Top of Dataset excerpts
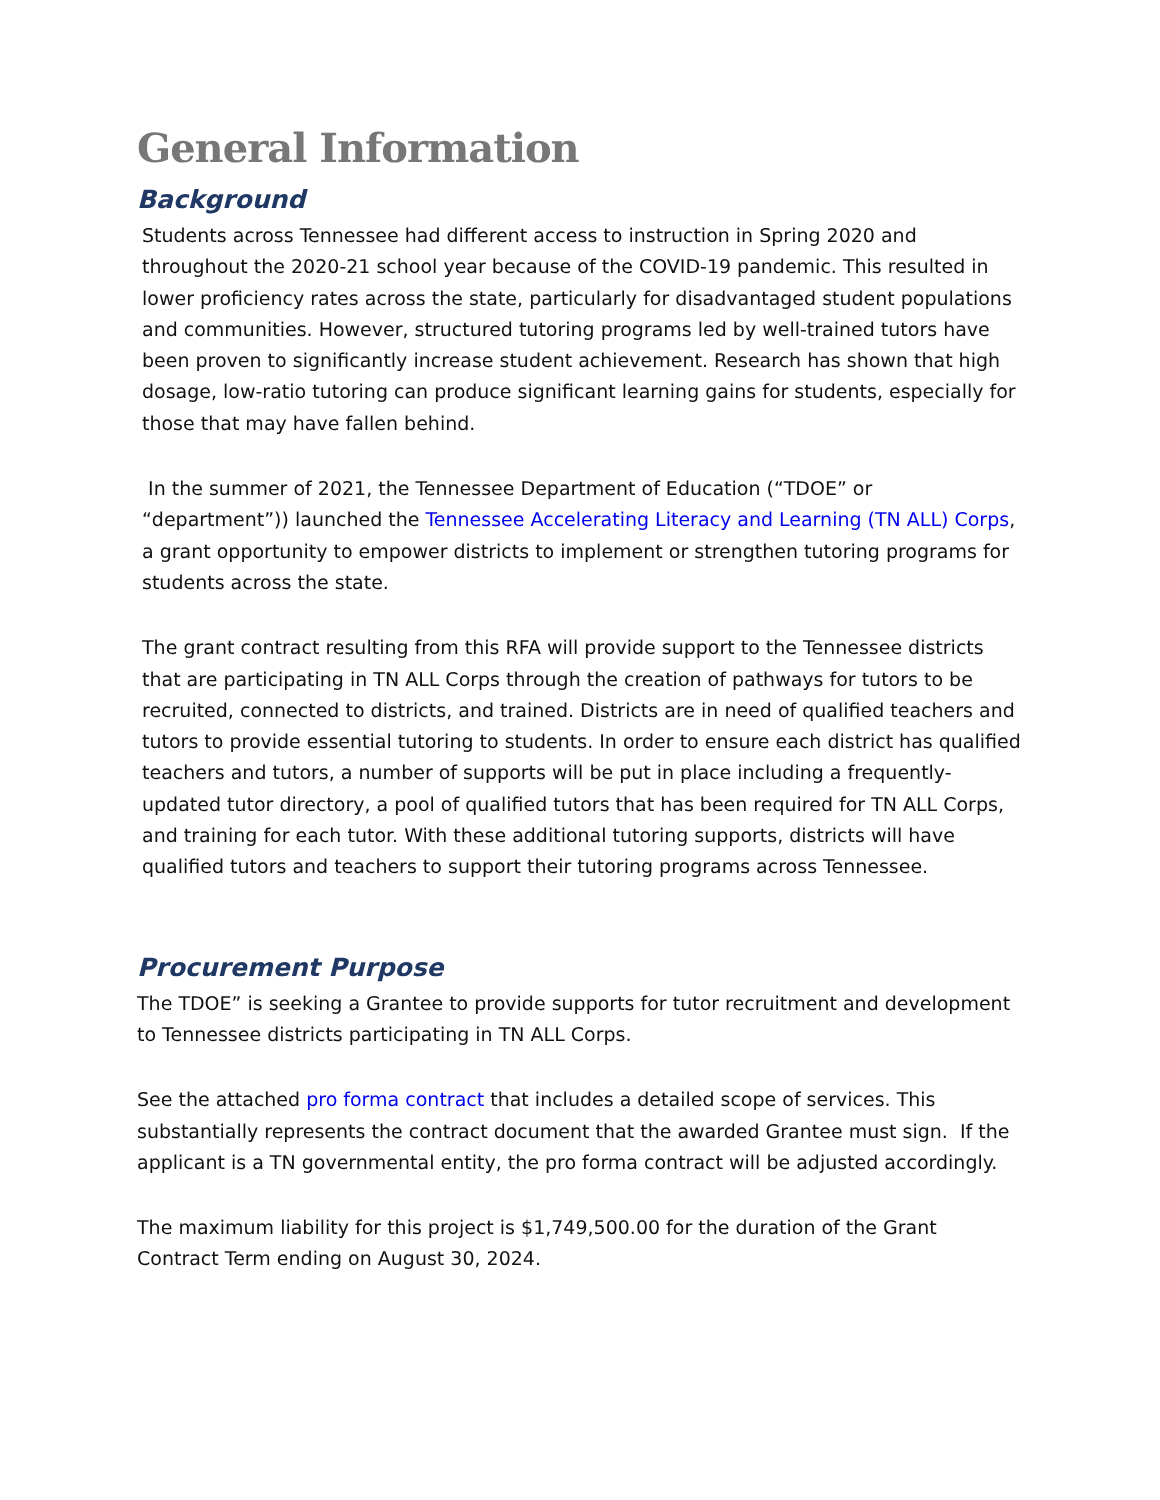General Information
Background
Students across Tennessee had different access to instruction in Spring 2020 and throughout the 2020-21 school year because of the COVID-19 pandemic. This resulted in lower proficiency rates across the state, particularly for disadvantaged student populations and communities. However, structured tutoring programs led by well-trained tutors have been proven to significantly increase student achievement. Research has shown that high dosage, low-ratio tutoring can produce significant learning gains for students, especially for those that may have fallen behind.
In the summer of 2021, the Tennessee Department of Education (“TDOE” or “department”)) launched the Tennessee Accelerating Literacy and Learning (TN ALL) Corps, a grant opportunity to empower districts to implement or strengthen tutoring programs for students across the state.
The grant contract resulting from this RFA will provide support to the Tennessee districts that are participating in TN ALL Corps through the creation of pathways for tutors to be recruited, connected to districts, and trained. Districts are in need of qualified teachers and tutors to provide essential tutoring to students. In order to ensure each district has qualified teachers and tutors, a number of supports will be put in place including a frequently-updated tutor directory, a pool of qualified tutors that has been required for TN ALL Corps, and training for each tutor. With these additional tutoring supports, districts will have qualified tutors and teachers to support their tutoring programs across Tennessee.
Procurement Purpose
The TDOE” is seeking a Grantee to provide supports for tutor recruitment and development to Tennessee districts participating in TN ALL Corps.
See the attached pro forma contract that includes a detailed scope of services. This substantially represents the contract document that the awarded Grantee must sign. If the applicant is a TN governmental entity, the pro forma contract will be adjusted accordingly.
The maximum liability for this project is $1,749,500.00 for the duration of the Grant Contract Term ending on August 30, 2024.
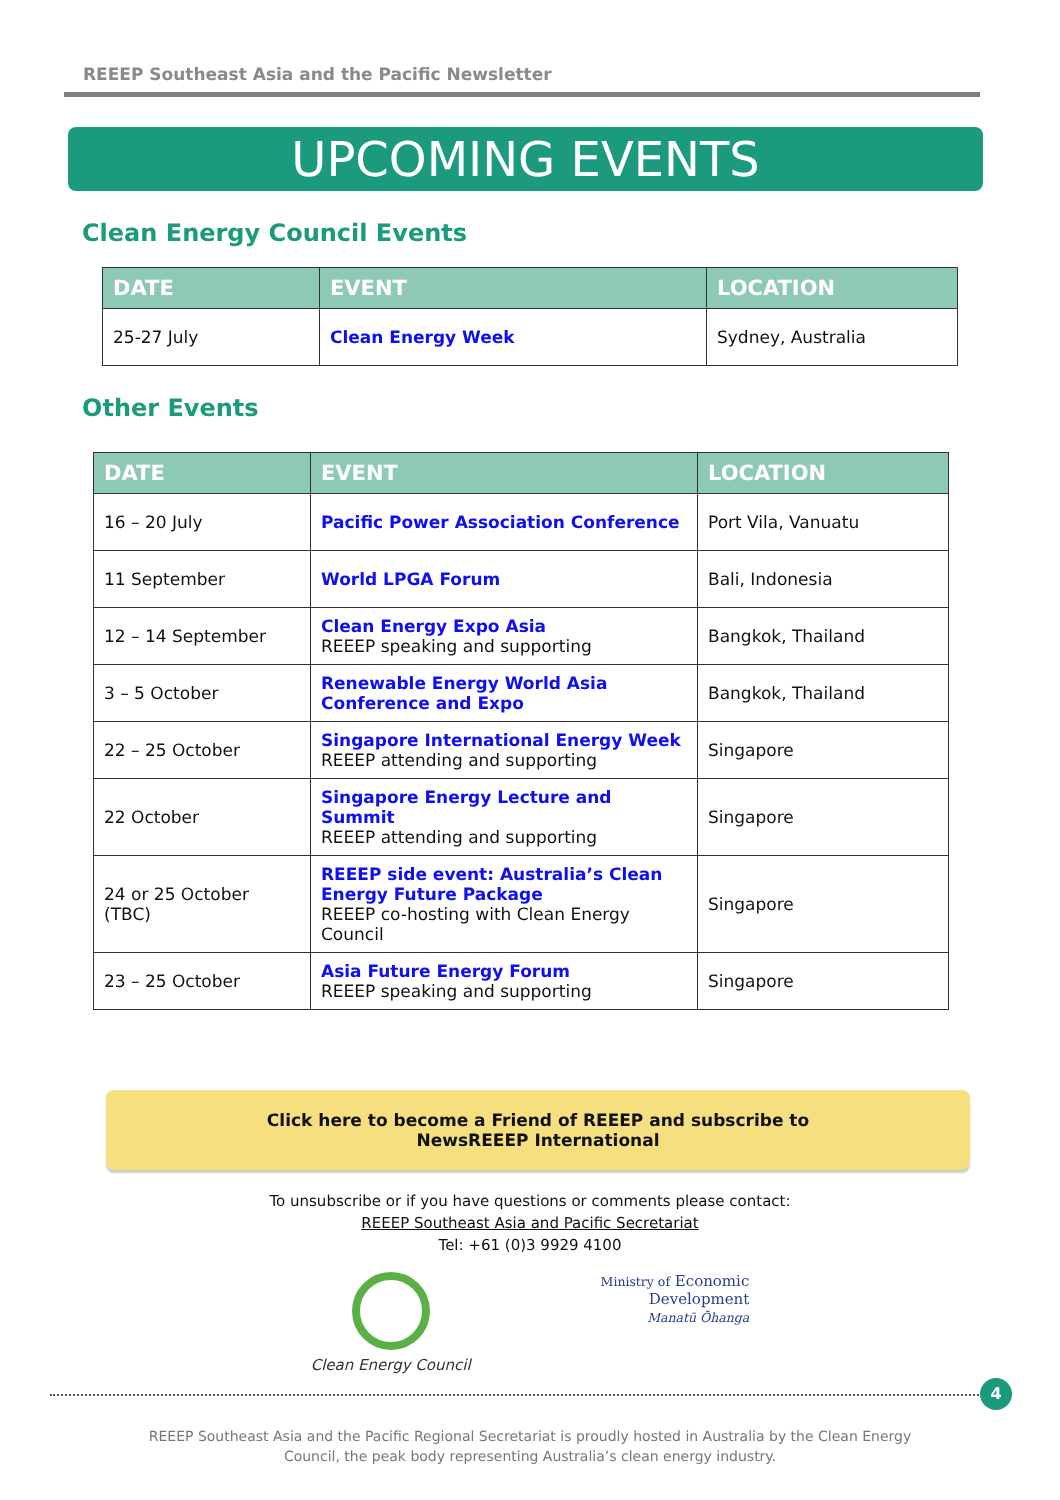REEEP Southeast Asia and the Pacific Newsletter
UPCOMING EVENTS
Clean Energy Council Events
| DATE | EVENT | LOCATION |
| --- | --- | --- |
| 25-27 July | Clean Energy Week | Sydney, Australia |
Other Events
| DATE | EVENT | LOCATION |
| --- | --- | --- |
| 16 – 20 July | Pacific Power Association Conference | Port Vila, Vanuatu |
| 11 September | World LPGA Forum | Bali, Indonesia |
| 12 – 14 September | Clean Energy Expo Asia REEEP speaking and supporting | Bangkok, Thailand |
| 3 – 5 October | Renewable Energy World Asia Conference and Expo | Bangkok, Thailand |
| 22 – 25 October | Singapore International Energy Week REEEP attending and supporting | Singapore |
| 22 October | Singapore Energy Lecture and Summit REEEP attending and supporting | Singapore |
| 24 or 25 October (TBC) | REEEP side event: Australia’s Clean Energy Future Package REEEP co-hosting with Clean Energy Council | Singapore |
| 23 – 25 October | Asia Future Energy Forum REEEP speaking and supporting | Singapore |
Click here to become a Friend of REEEP and subscribe to
NewsREEEP International
To unsubscribe or if you have questions or comments please contact:
REEEP Southeast Asia and Pacific Secretariat
Tel: +61 (0)3 9929 4100
Clean Energy Council
Ministry of Economic
Development
Manatū Ōhanga
REEEP Southeast Asia and the Pacific Regional Secretariat is proudly hosted in Australia by the Clean Energy Council, the peak body representing Australia’s clean energy industry.
4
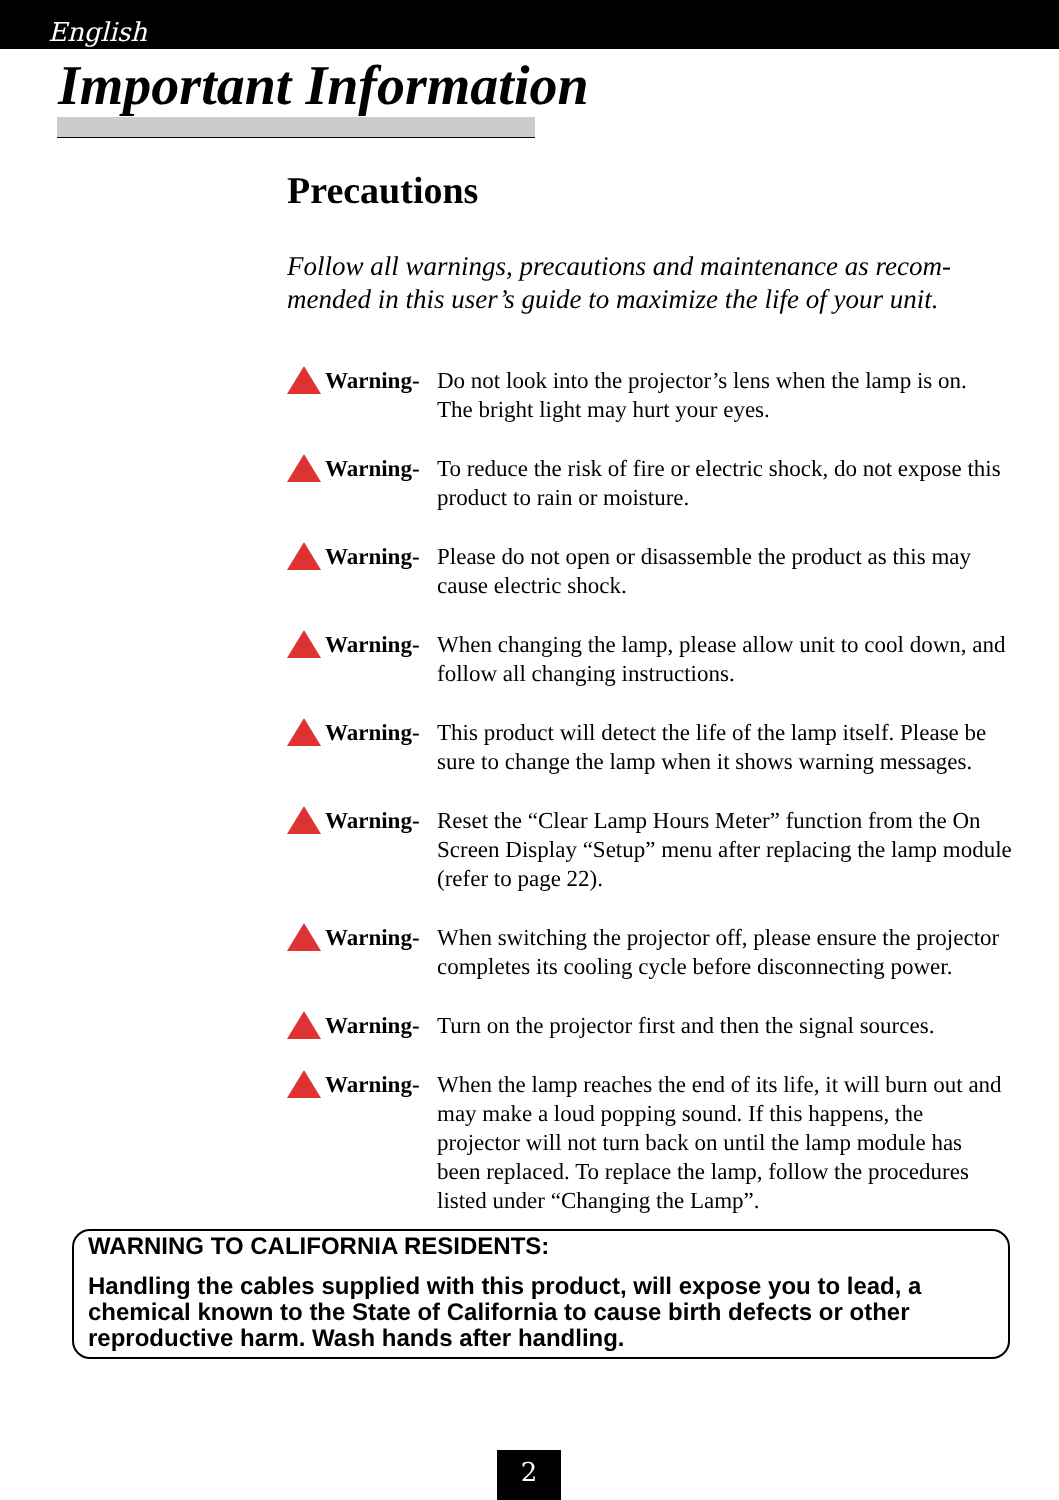English
Important Information
Precautions
Follow all warnings, precautions and maintenance as recom-mended in this user’s guide to maximize the life of your unit.
Warning- Do not look into the projector’s lens when the lamp is on. The bright light may hurt your eyes.
Warning- To reduce the risk of fire or electric shock, do not expose this product to rain or moisture.
Warning- Please do not open or disassemble the product as this may cause electric shock.
Warning- When changing the lamp, please allow unit to cool down, and follow all changing instructions.
Warning- This product will detect the life of the lamp itself. Please be sure to change the lamp when it shows warning messages.
Warning- Reset the “Clear Lamp Hours Meter” function from the On Screen Display “Setup” menu after replacing the lamp module (refer to page 22).
Warning- When switching the projector off, please ensure the projector completes its cooling cycle before disconnecting power.
Warning- Turn on the projector first and then the signal sources.
Warning- When the lamp reaches the end of its life, it will burn out and may make a loud popping sound. If this happens, the projector will not turn back on until the lamp module has been replaced. To replace the lamp, follow the procedures listed under “Changing the Lamp”.
WARNING TO CALIFORNIA RESIDENTS:
Handling the cables supplied with this product, will expose you to lead, a chemical known to the State of California to cause birth defects or other reproductive harm. Wash hands after handling.
2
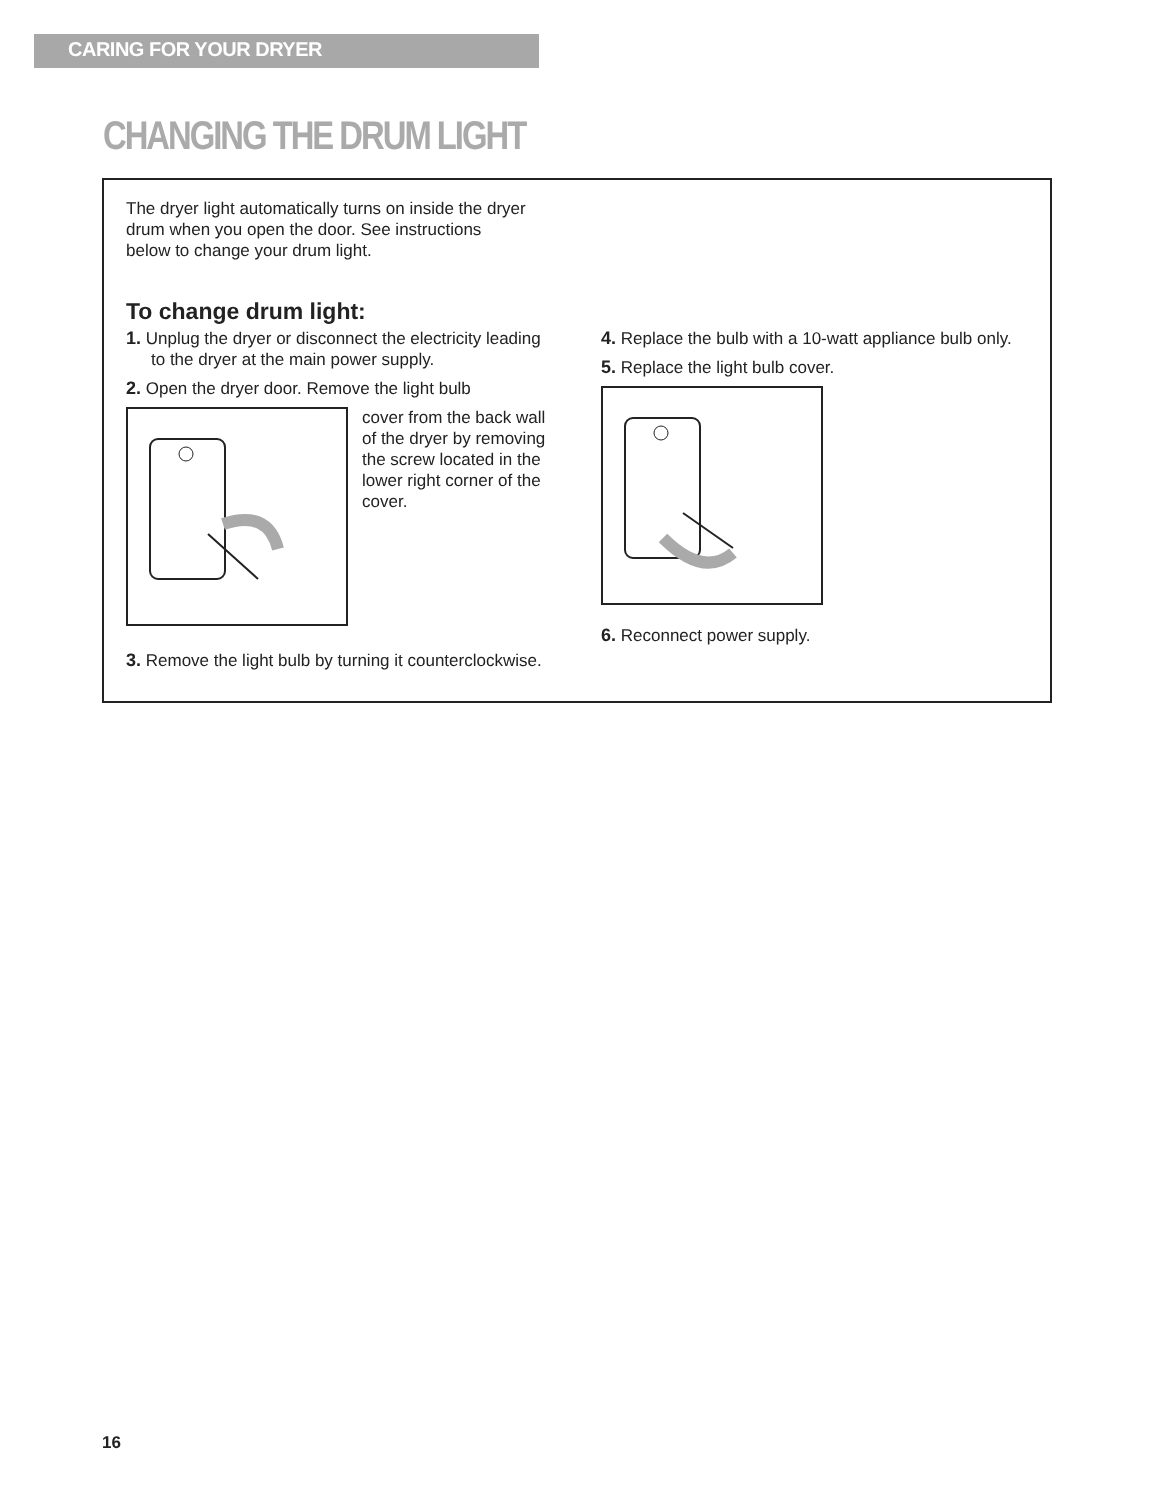CARING FOR YOUR DRYER
CHANGING THE DRUM LIGHT
The dryer light automatically turns on inside the dryer drum when you open the door. See instructions below to change your drum light.
To change drum light:
1. Unplug the dryer or disconnect the electricity leading to the dryer at the main power supply.
2. Open the dryer door. Remove the light bulb
cover from the back wall of the dryer by removing the screw located in the lower right corner of the cover.
3. Remove the light bulb by turning it counterclockwise.
4. Replace the bulb with a 10-watt appliance bulb only.
5. Replace the light bulb cover.
6. Reconnect power supply.
16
Bottom of Dataset excerpts
▶ **What you need to do**: What are the lines of the data above that include the string "supply"? Copy them.

▶ **The completed task**:
1. Unplug the dryer or disconnect the electricity leading to the dryer at the main power supply.
6. Reconnect power supply.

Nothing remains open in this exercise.